For instance, when passing an unsigned
integer value from a Uno to an ESP32 use uint32_t as the data type in the code on both sides

Wrong - on the UNO only byte alignment is required. That is the whole point of my rant. See the comment above.

On the UNO we get
size of StructData 6
offset to StructData.someData 2
100

Run the code to see what you get.

Have it your own way, but you are the one that hates __attribute__((packed)) because it leads to

So why use it when you don't need to ?

Of course, in the first place passing any kind of structs between processors is also poor design. Probably happens less often now, but some CPUs are big endian, so your "better solution" also fails.

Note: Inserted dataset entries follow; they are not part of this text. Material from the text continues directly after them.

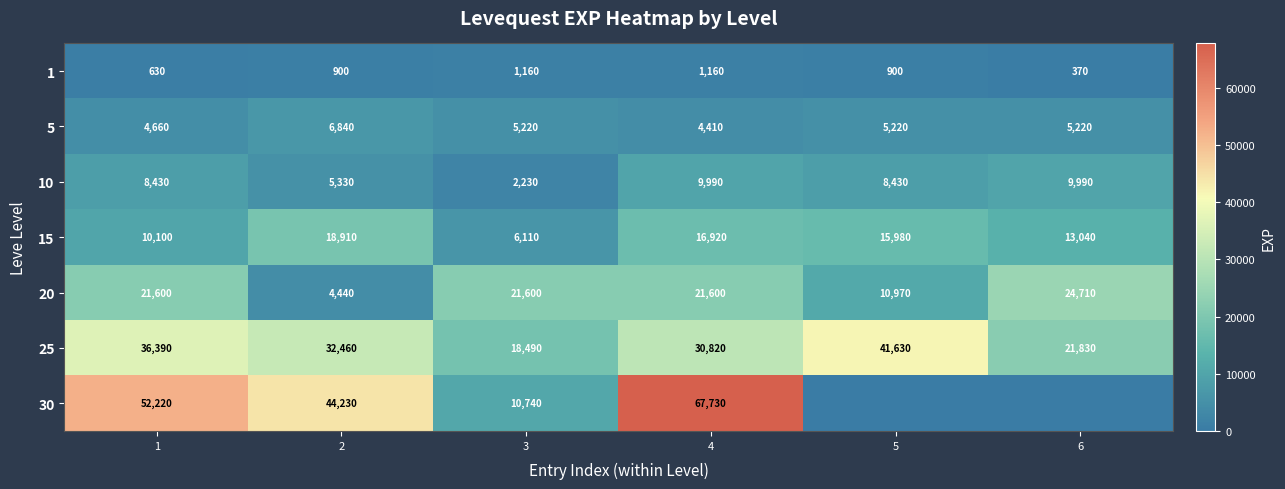

At which category is the sum across all series the highest?

4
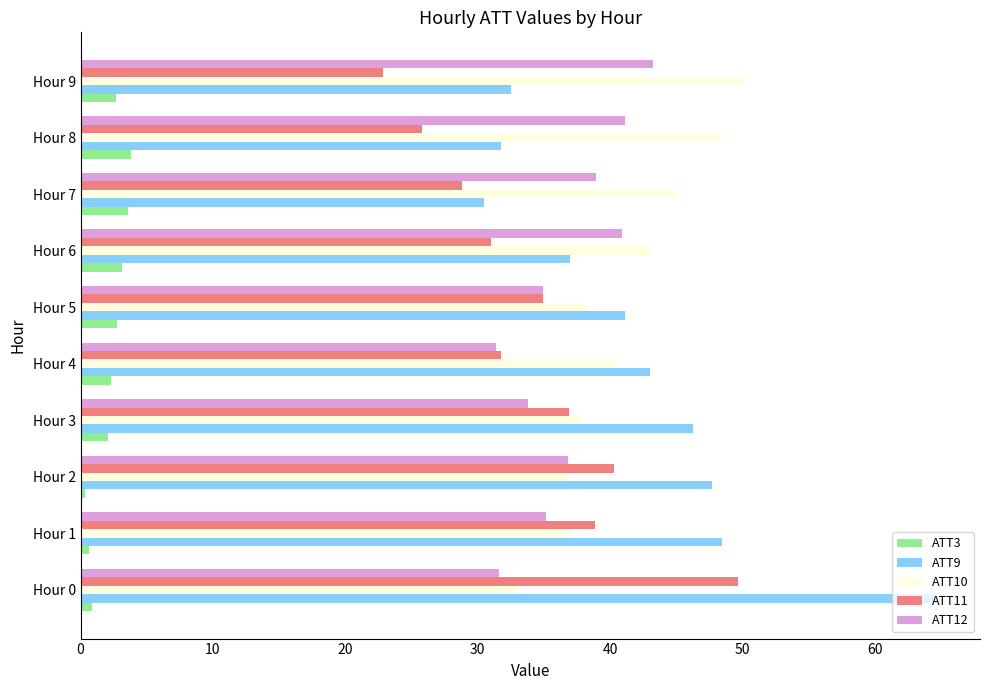

What is the minimum value shown in the chart?

0.3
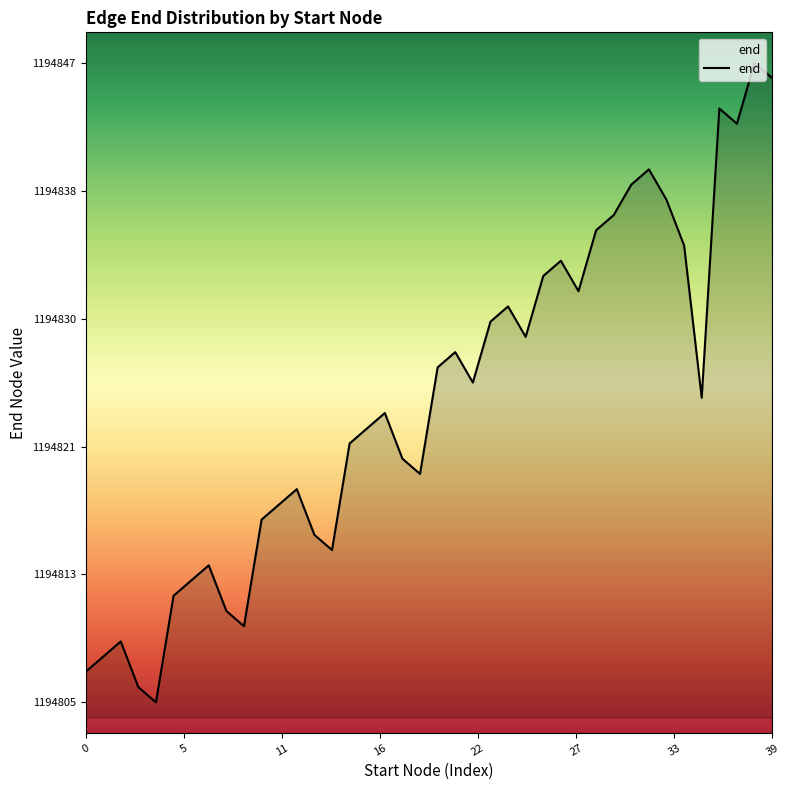

Reading left to right, list all the values displayed in this chart.

1194807	1194808	1194809	1194806	1194805	1194812	1194813	1194814	1194811	1194810	1194817	1194818	1194819	1194816	1194815	1194822	1194823	1194824	1194821	1194820	1194827	1194828	1194826	1194830	1194831	1194829	1194833	1194834	1194832	1194836	1194837	1194839	1194840	1194838	1194835	1194825	1194844	1194843	1194847	1194846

Real comms protocols serialize and deserialize data into a well defined frame structure, which is defined independently of target specific representation. That's extra work, so most amateurs will pass a struct as a quick and dirty method. But if you are going to be quick and dirty, you may as well use __attribute__((packed)).

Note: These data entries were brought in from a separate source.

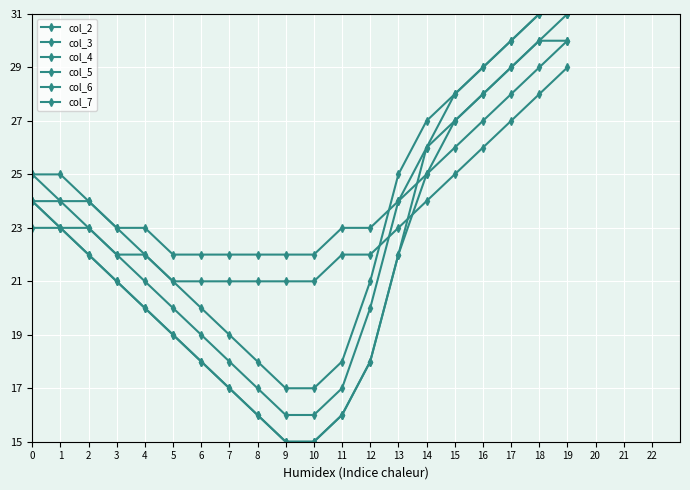

How many data points does each series have?

20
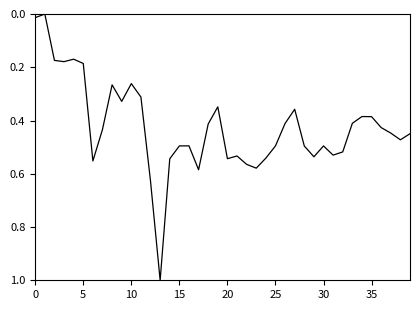

What is the greatest value displayed?

1.0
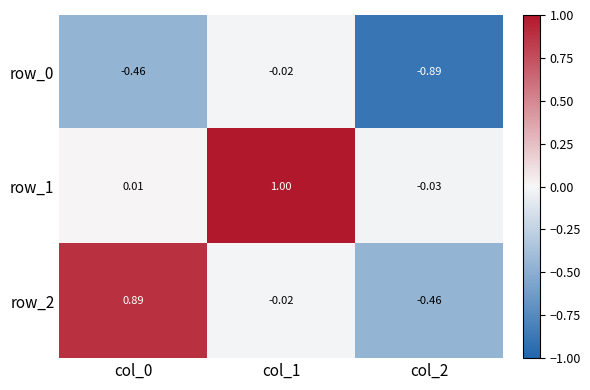

Which series has the widest spread of values?

row_2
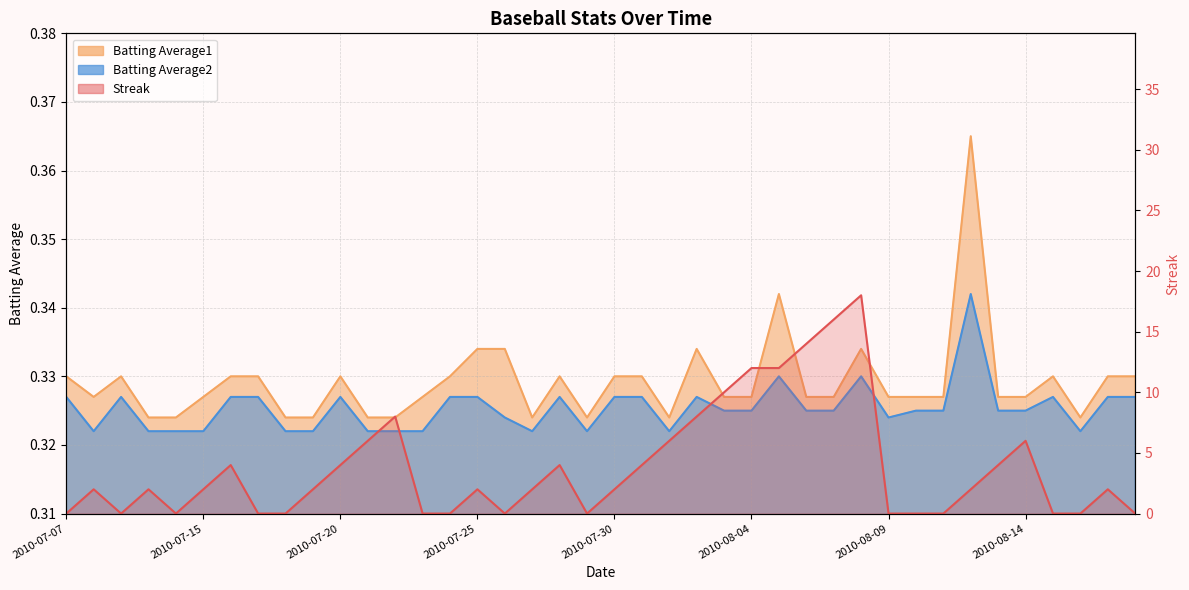

Between which two adjacent categories do Batting Average1 and Streak first intersect?

2010-07-07 and 2010-07-08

That is my point You should define your structures so you don't need to. I haven't used it in decades.

Then we agree

Network byte order is a definition of how the bytes are ordered for transmission. There are C functions that translate between host and network order which can minimize the work on the programmer.

Many processors have instructions to swap between big and little endian which minimizes the overhead.

<nostalgia alert>
I haven't had to worry about that for over 15 years. I was passing data between a POWER processor and an AMD Opteron.
</nostalgia alert>

Nice, in theory. I see "packed" used mostly when a program data structure has to map directly only some external format over which I have no control, like a set of peripheral registers, or a network packet. The compiler can handle alignment issues, or I can do it myself, but having it insert padding results in unexpected and buggy behavior that is essentially silent.
(Yeah, this frequently ends up with the structure creators explicitly padding their structures:

   uint8_t myregister;
   uint8_t _PADDING1[3];

So what? That's what SHOULD be done to explicitly describe the hardware...)

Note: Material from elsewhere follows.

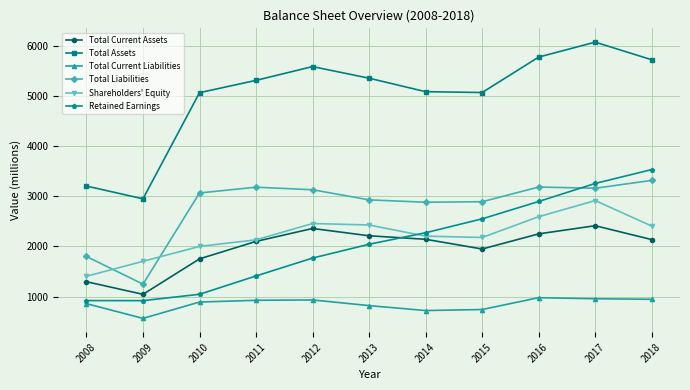

What is the minimum value for Retained Earnings?

919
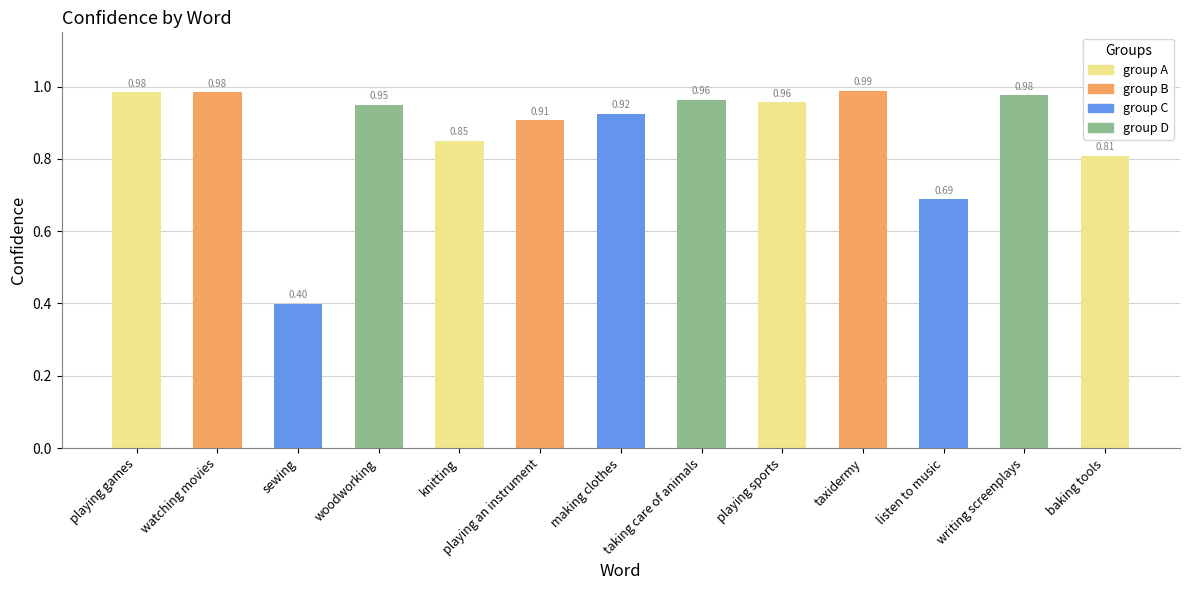

What is the label of the 5th bar from the right?

playing sports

Yes that is a problem. In that case I would hold my nose and just code it.

This I agree with. You're asking for trouble assuming anything about how the data is internally represented.

And then most pros find that the whole serialization and de- make their device slower than they want it to be, and go back to dealing with the raw data stream as it exists.

When was the last time you saw ASN.1 or SUN XDR used outside of their original contexts? And I'm pretty sure I've seen a few IETF working group announcements recently for "lightweight data formats." (of course, XML and JSON are popular, when speed is less important. And they're about as "well defined" as you can get.)

This thread bakes up the thesis of Donald Knuth, author of The Art of Computer Programming:
“People who are more than casually interested in computers should have at least some idea of what the underlying hardware is like.
Otherwise the programs they write will be pretty weird.”